__Problem to work on__.
Find the lines in the records below that contain "knee", and report each of them.

__Supplied data__.
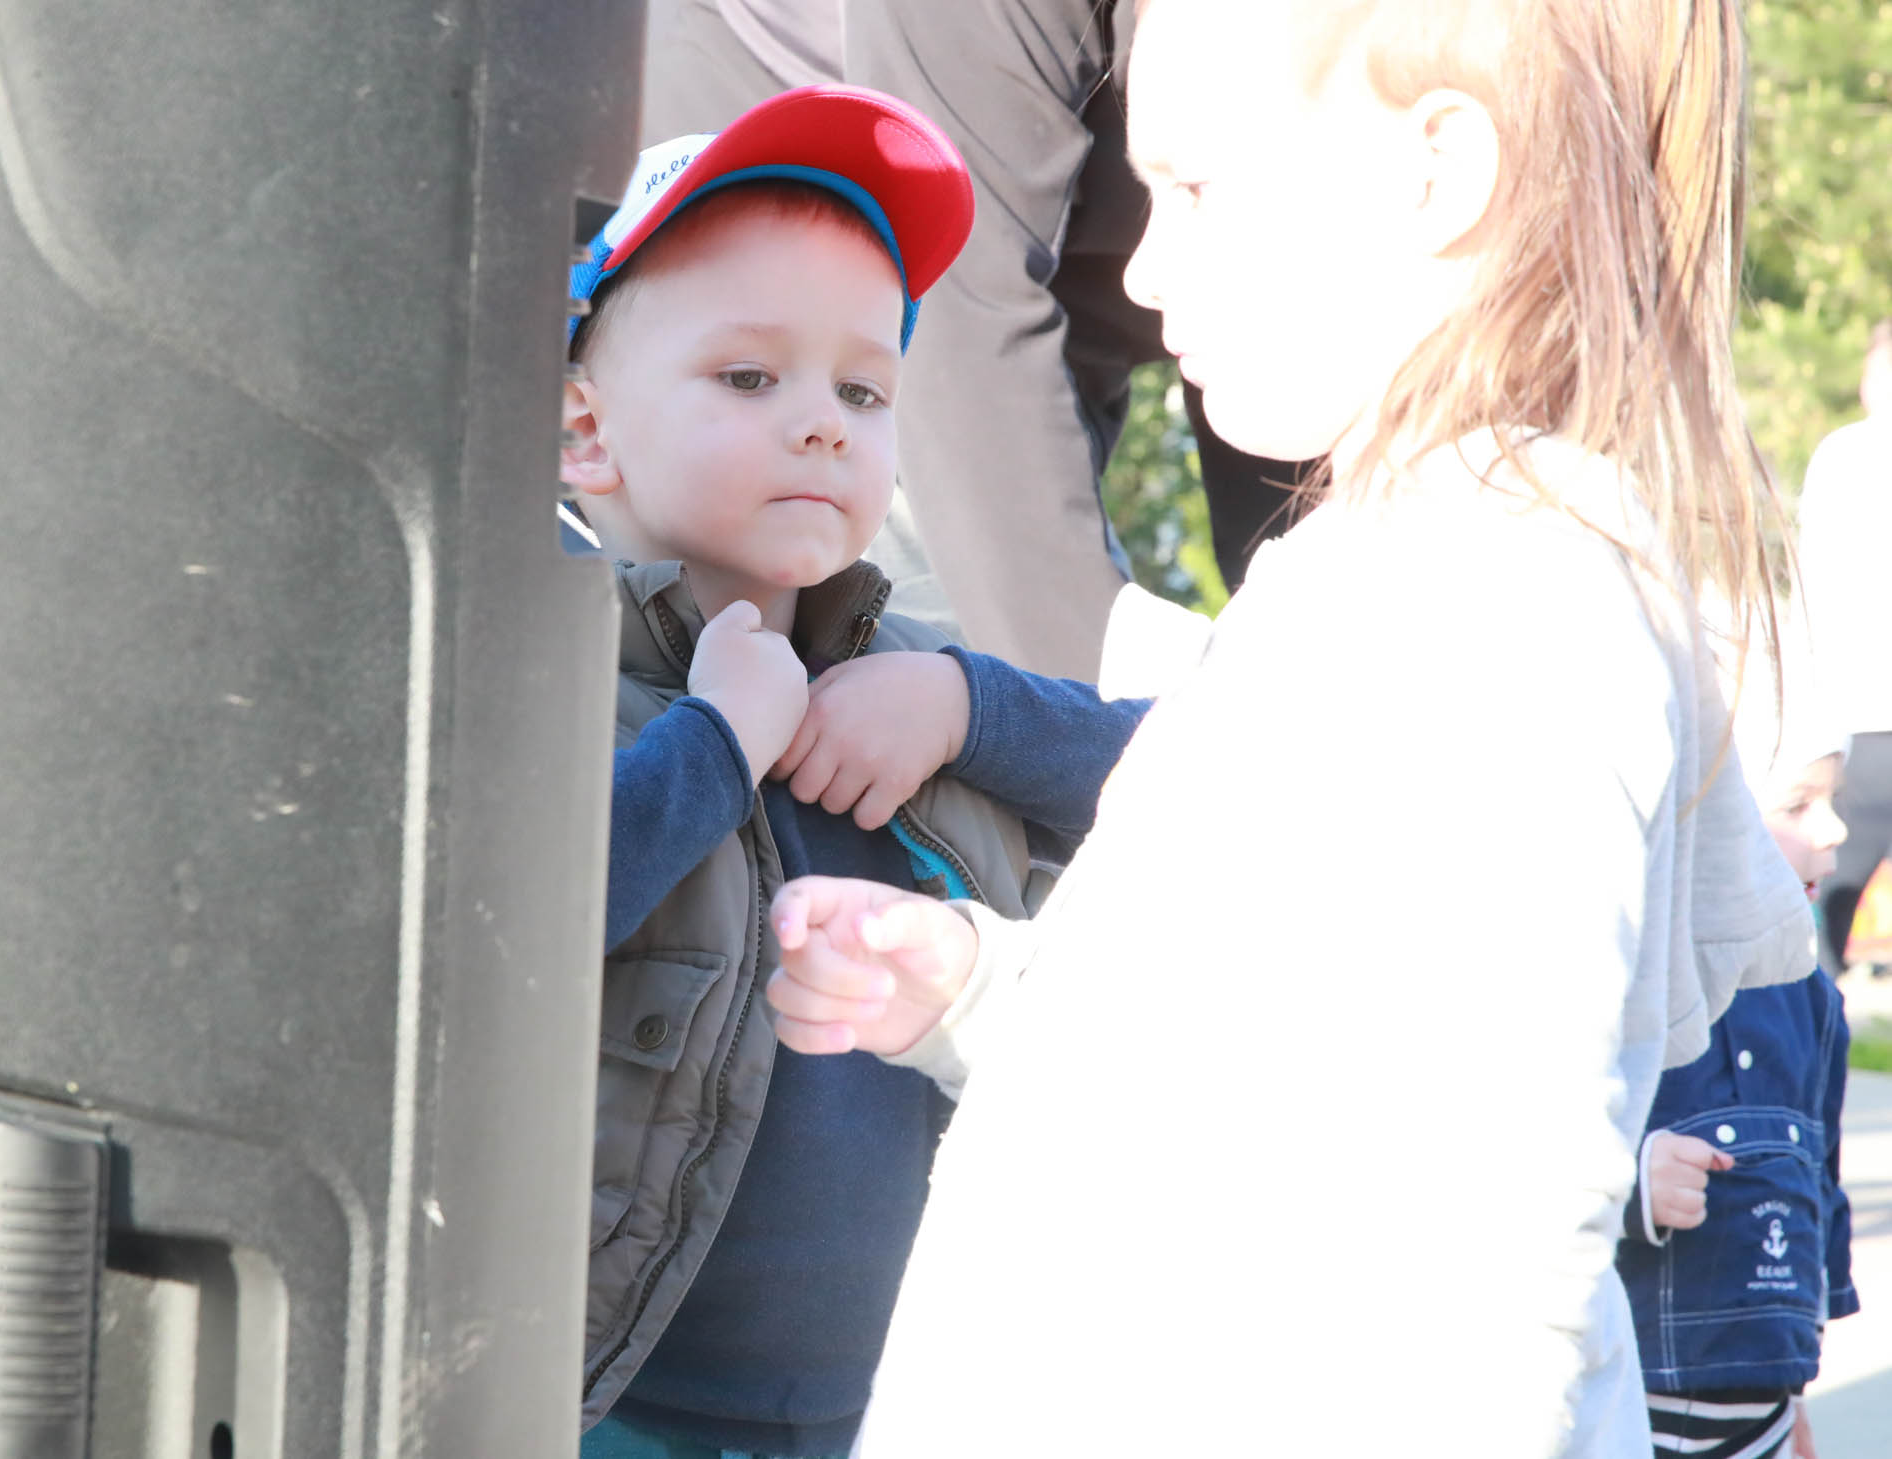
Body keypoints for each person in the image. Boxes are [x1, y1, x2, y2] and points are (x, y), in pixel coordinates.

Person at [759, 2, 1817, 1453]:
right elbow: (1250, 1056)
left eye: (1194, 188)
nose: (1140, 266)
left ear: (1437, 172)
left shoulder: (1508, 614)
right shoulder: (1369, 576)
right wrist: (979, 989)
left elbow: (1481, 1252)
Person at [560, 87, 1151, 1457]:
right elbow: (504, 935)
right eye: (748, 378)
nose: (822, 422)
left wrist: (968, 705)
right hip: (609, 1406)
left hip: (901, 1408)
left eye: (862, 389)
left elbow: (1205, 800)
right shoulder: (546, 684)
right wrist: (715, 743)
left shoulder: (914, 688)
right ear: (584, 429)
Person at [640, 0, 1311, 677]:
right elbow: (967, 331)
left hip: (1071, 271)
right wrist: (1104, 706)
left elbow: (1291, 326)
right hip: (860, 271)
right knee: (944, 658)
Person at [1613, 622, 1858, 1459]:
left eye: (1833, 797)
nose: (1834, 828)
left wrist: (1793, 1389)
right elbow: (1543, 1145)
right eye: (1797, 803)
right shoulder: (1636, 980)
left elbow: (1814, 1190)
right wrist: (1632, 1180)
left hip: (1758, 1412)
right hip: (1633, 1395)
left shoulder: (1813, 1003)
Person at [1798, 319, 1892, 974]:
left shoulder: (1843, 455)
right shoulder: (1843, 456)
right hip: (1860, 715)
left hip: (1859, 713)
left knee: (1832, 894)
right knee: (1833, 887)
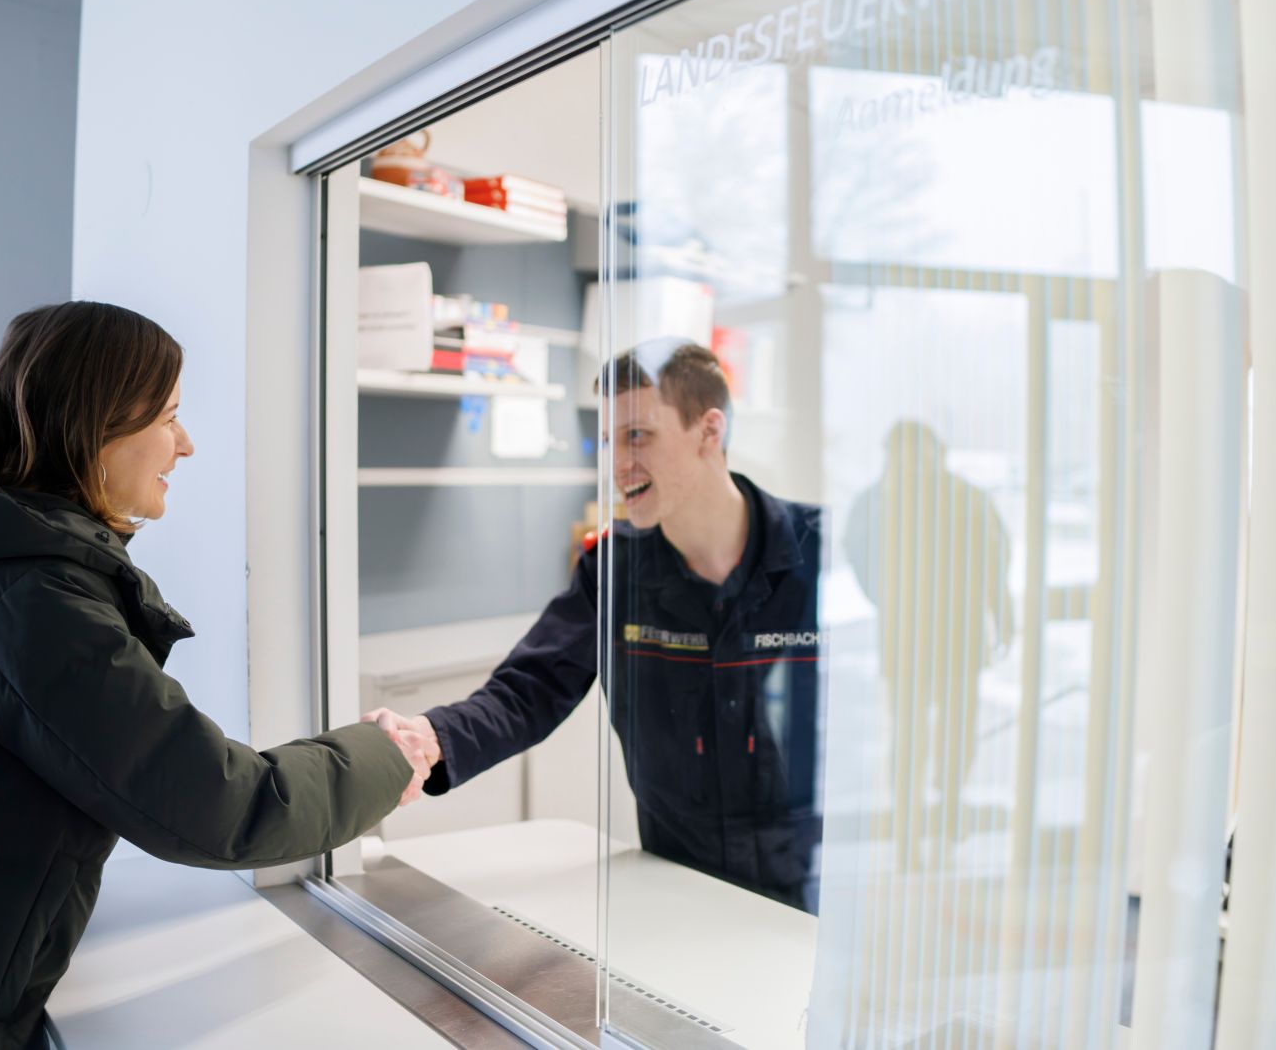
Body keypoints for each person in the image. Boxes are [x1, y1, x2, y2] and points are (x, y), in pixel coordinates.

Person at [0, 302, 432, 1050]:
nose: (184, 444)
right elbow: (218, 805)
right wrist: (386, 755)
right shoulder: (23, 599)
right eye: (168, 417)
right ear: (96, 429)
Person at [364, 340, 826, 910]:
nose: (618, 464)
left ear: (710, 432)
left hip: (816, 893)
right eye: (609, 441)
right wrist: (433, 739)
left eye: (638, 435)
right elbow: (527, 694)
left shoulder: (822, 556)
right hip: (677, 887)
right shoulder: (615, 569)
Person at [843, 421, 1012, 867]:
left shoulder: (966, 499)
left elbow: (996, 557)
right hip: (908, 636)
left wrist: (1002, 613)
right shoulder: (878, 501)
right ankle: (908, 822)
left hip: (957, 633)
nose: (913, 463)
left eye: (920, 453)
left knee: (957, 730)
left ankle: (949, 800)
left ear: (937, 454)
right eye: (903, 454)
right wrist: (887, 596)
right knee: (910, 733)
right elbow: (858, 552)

__Solution__.
right knee: (944, 658)
left knee: (1832, 894)
right knee: (1833, 887)
left knee: (957, 730)
right knee: (910, 733)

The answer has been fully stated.